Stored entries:
============

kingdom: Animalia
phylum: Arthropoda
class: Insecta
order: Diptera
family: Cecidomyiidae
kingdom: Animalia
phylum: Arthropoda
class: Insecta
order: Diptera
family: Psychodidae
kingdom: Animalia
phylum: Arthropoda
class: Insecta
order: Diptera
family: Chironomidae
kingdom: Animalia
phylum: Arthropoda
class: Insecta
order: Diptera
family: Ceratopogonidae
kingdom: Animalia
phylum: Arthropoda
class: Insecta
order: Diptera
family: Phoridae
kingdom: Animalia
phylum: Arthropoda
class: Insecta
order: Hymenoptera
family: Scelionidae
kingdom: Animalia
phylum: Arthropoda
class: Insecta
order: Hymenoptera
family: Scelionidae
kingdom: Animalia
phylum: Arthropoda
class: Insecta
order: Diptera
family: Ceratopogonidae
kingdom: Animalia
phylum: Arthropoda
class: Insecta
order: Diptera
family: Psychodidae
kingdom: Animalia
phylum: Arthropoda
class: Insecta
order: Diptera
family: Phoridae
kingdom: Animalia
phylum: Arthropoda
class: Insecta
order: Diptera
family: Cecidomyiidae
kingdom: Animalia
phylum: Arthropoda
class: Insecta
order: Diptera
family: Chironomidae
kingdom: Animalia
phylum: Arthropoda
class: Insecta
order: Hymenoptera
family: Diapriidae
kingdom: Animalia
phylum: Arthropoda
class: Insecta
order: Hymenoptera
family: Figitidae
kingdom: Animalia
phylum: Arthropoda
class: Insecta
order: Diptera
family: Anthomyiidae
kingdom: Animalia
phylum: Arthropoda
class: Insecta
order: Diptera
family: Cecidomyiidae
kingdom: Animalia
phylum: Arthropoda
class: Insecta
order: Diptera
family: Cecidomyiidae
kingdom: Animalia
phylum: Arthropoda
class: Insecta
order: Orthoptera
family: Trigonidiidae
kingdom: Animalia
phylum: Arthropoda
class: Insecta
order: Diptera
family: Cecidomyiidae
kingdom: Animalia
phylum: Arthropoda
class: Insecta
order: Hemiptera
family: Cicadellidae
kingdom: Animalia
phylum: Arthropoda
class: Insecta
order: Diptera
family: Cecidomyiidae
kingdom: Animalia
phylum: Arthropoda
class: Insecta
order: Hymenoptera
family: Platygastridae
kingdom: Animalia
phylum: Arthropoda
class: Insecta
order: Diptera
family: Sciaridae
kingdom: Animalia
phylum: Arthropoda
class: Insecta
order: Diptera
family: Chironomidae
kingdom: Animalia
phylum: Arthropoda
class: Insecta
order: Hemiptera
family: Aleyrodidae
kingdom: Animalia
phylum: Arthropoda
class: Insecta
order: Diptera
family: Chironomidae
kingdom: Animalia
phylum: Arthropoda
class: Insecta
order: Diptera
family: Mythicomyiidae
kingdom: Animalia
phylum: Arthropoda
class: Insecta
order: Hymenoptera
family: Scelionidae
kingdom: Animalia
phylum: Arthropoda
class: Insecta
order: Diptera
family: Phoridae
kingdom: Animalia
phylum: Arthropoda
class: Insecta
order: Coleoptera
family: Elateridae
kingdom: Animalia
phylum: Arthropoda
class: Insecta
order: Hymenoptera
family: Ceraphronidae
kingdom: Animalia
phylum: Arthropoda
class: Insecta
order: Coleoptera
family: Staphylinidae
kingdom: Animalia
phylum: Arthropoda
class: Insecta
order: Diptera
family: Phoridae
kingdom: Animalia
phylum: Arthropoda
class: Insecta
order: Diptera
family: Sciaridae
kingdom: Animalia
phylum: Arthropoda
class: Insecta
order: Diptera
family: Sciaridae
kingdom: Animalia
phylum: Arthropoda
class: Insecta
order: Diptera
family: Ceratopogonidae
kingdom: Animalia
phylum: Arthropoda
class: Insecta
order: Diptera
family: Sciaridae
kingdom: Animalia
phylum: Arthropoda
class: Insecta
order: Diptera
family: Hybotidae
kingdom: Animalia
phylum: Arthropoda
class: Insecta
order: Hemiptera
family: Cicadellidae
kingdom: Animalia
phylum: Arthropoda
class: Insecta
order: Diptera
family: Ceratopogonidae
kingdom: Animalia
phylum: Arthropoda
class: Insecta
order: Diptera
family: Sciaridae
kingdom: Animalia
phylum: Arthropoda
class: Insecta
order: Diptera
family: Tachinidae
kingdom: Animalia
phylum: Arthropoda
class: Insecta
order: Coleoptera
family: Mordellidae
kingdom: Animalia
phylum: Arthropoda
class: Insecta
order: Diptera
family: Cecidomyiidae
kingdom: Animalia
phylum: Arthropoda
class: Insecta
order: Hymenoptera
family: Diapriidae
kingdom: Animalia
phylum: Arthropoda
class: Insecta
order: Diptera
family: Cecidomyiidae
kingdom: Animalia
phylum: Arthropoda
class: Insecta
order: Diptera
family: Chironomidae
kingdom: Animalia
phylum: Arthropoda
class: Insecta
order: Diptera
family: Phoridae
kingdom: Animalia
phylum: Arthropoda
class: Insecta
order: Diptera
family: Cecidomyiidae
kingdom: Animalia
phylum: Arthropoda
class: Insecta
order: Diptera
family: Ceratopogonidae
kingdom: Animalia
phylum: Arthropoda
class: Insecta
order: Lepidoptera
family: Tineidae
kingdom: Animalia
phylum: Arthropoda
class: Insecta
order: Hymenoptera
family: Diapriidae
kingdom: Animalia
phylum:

============

EXERCISE DIRECTIONS:
Could you replace every "phylum" in the material above with "division" and leave all else as it is?

FULL OUTPUT:
kingdom: Animalia
division: Arthropoda
class: Insecta
order: Diptera
family: Cecidomyiidae
kingdom: Animalia
division: Arthropoda
class: Insecta
order: Diptera
family: Psychodidae
kingdom: Animalia
division: Arthropoda
class: Insecta
order: Diptera
family: Chironomidae
kingdom: Animalia
division: Arthropoda
class: Insecta
order: Diptera
family: Ceratopogonidae
kingdom: Animalia
division: Arthropoda
class: Insecta
order: Diptera
family: Phoridae
kingdom: Animalia
division: Arthropoda
class: Insecta
order: Hymenoptera
family: Scelionidae
kingdom: Animalia
division: Arthropoda
class: Insecta
order: Hymenoptera
family: Scelionidae
kingdom: Animalia
division: Arthropoda
class: Insecta
order: Diptera
family: Ceratopogonidae
kingdom: Animalia
division: Arthropoda
class: Insecta
order: Diptera
family: Psychodidae
kingdom: Animalia
division: Arthropoda
class: Insecta
order: Diptera
family: Phoridae
kingdom: Animalia
division: Arthropoda
class: Insecta
order: Diptera
family: Cecidomyiidae
kingdom: Animalia
division: Arthropoda
class: Insecta
order: Diptera
family: Chironomidae
kingdom: Animalia
division: Arthropoda
class: Insecta
order: Hymenoptera
family: Diapriidae
kingdom: Animalia
division: Arthropoda
class: Insecta
order: Hymenoptera
family: Figitidae
kingdom: Animalia
division: Arthropoda
class: Insecta
order: Diptera
family: Anthomyiidae
kingdom: Animalia
division: Arthropoda
class: Insecta
order: Diptera
family: Cecidomyiidae
kingdom: Animalia
division: Arthropoda
class: Insecta
order: Diptera
family: Cecidomyiidae
kingdom: Animalia
division: Arthropoda
class: Insecta
order: Orthoptera
family: Trigonidiidae
kingdom: Animalia
division: Arthropoda
class: Insecta
order: Diptera
family: Cecidomyiidae
kingdom: Animalia
division: Arthropoda
class: Insecta
order: Hemiptera
family: Cicadellidae
kingdom: Animalia
division: Arthropoda
class: Insecta
order: Diptera
family: Cecidomyiidae
kingdom: Animalia
division: Arthropoda
class: Insecta
order: Hymenoptera
family: Platygastridae
kingdom: Animalia
division: Arthropoda
class: Insecta
order: Diptera
family: Sciaridae
kingdom: Animalia
division: Arthropoda
class: Insecta
order: Diptera
family: Chironomidae
kingdom: Animalia
division: Arthropoda
class: Insecta
order: Hemiptera
family: Aleyrodidae
kingdom: Animalia
division: Arthropoda
class: Insecta
order: Diptera
family: Chironomidae
kingdom: Animalia
division: Arthropoda
class: Insecta
order: Diptera
family: Mythicomyiidae
kingdom: Animalia
division: Arthropoda
class: Insecta
order: Hymenoptera
family: Scelionidae
kingdom: Animalia
division: Arthropoda
class: Insecta
order: Diptera
family: Phoridae
kingdom: Animalia
division: Arthropoda
class: Insecta
order: Coleoptera
family: Elateridae
kingdom: Animalia
division: Arthropoda
class: Insecta
order: Hymenoptera
family: Ceraphronidae
kingdom: Animalia
division: Arthropoda
class: Insecta
order: Coleoptera
family: Staphylinidae
kingdom: Animalia
division: Arthropoda
class: Insecta
order: Diptera
family: Phoridae
kingdom: Animalia
division: Arthropoda
class: Insecta
order: Diptera
family: Sciaridae
kingdom: Animalia
division: Arthropoda
class: Insecta
order: Diptera
family: Sciaridae
kingdom: Animalia
division: Arthropoda
class: Insecta
order: Diptera
family: Ceratopogonidae
kingdom: Animalia
division: Arthropoda
class: Insecta
order: Diptera
family: Sciaridae
kingdom: Animalia
division: Arthropoda
class: Insecta
order: Diptera
family: Hybotidae
kingdom: Animalia
division: Arthropoda
class: Insecta
order: Hemiptera
family: Cicadellidae
kingdom: Animalia
division: Arthropoda
class: Insecta
order: Diptera
family: Ceratopogonidae
kingdom: Animalia
division: Arthropoda
class: Insecta
order: Diptera
family: Sciaridae
kingdom: Animalia
division: Arthropoda
class: Insecta
order: Diptera
family: Tachinidae
kingdom: Animalia
division: Arthropoda
class: Insecta
order: Coleoptera
family: Mordellidae
kingdom: Animalia
division: Arthropoda
class: Insecta
order: Diptera
family: Cecidomyiidae
kingdom: Animalia
division: Arthropoda
class: Insecta
order: Hymenoptera
family: Diapriidae
kingdom: Animalia
division: Arthropoda
class: Insecta
order: Diptera
family: Cecidomyiidae
kingdom: Animalia
division: Arthropoda
class: Insecta
order: Diptera
family: Chironomidae
kingdom: Animalia
division: Arthropoda
class: Insecta
order: Diptera
family: Phoridae
kingdom: Animalia
division: Arthropoda
class: Insecta
order: Diptera
family: Cecidomyiidae
kingdom: Animalia
division: Arthropoda
class: Insecta
order: Diptera
family: Ceratopogonidae
kingdom: Animalia
division: Arthropoda
class: Insecta
order: Lepidoptera
family: Tineidae
kingdom: Animalia
division: Arthropoda
class: Insecta
order: Hymenoptera
family: Diapriidae
kingdom: Animalia
division:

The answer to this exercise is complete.